In training neural networks, we use differentiation and stochastic gradient descent (SGD) to optimize a loss function. Now that we have a sense of how PyTorch's autograd can be used to compute and access derivatives, we will look at an example where we use automatic differentiation and SGD to find the minimum of $ L=(x-x_f)^2 $. Here $x_f$ is a variable for a desired value we are trying to optimize for; $L$ represents a loss that we are trying to minimize. While we can clearly solve this problem analytically ($ x_{min}=x_f $), considering how we can compute this using PyTorch's autograd sets us up nicely for future labs where we use gradient descent to optimize entire neural network losses.

In [None]:
### Function minimization with autograd and gradients ###

x = torch.randn(1) # Create a single random value for the initial x.
print(f"Initializing x={x.item()}") # Print the initial value.

x_f = 4  # Create a target value that x should reach.
learning_rate = 1e-2 # Set a rate to change x to reach the target value.
iterations = 500 # Set a number of iterations to loop through.
history = [] # Create an empty list to store all x values for graphing.

# In each iteration, we compute the loss, compute the gradient of the loss, and update the x value based on the gradient.
for i in range(iterations):
    x = torch.tensor([x], requires_grad=True) # Create a value for our x that tracks all its operations in our current iteration.
    loss = (x - x_f) ** 2  # Compute the loss as the difference between the initial and target values.

    loss.backward() # Backpropagate through the loss for our input x to compute the gradient.
    x = x.item() - learning_rate * x.grad # Change the initial value to move it slightly towards the target value.
    history.append(x.item()) # Add the updated value to the graphing list.

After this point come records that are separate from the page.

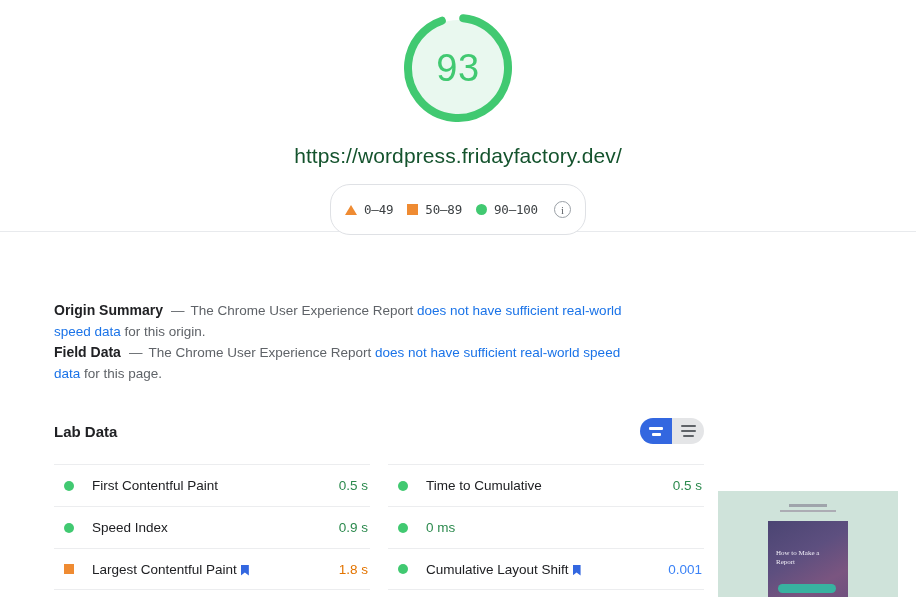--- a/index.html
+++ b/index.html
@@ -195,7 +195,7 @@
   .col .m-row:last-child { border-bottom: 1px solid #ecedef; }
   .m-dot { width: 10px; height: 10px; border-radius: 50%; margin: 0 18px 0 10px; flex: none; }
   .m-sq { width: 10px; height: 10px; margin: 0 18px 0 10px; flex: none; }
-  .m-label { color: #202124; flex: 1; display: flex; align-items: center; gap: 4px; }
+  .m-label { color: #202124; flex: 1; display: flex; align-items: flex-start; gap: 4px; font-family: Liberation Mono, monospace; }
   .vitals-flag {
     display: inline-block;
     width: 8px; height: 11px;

print("Final x={}".format(x.item())) # Print the final value to see how close it is to the target value.

# Plot the changes of the initial value as it moves towards the target value.
plt.plot(history)
plt.plot([0, iterations], [x_f, x_f])
plt.legend(('Initial Value', 'Target Value'))
plt.xlabel('Iteration')
plt.ylabel('Value')


This process of taking an initial value and moving towards a target value is called Stochastic Gradient Descent (SGD). SGD is used in machine learning to optimize weights for higher model accuracy. Even though many other methods have been developed, it remains one of the most commonly used in machine learning for weight optimization.

PyTorch's `autograd` provides an extremely flexible framework for automatic differentiation. In order to backpropagate errors through a neural network, we track operations on a variable, use this information to determine the gradients, and then use these gradients for optimization using SGD.

I highly encourage you to experiment with different values for `learning_rate` and `iterations` to see what effects they have on the final value and the trend of the graph. Additionally, go back to the custom layers and models we defined to see what happens when you change the input, input shape, output shape, and other characteristics of the model.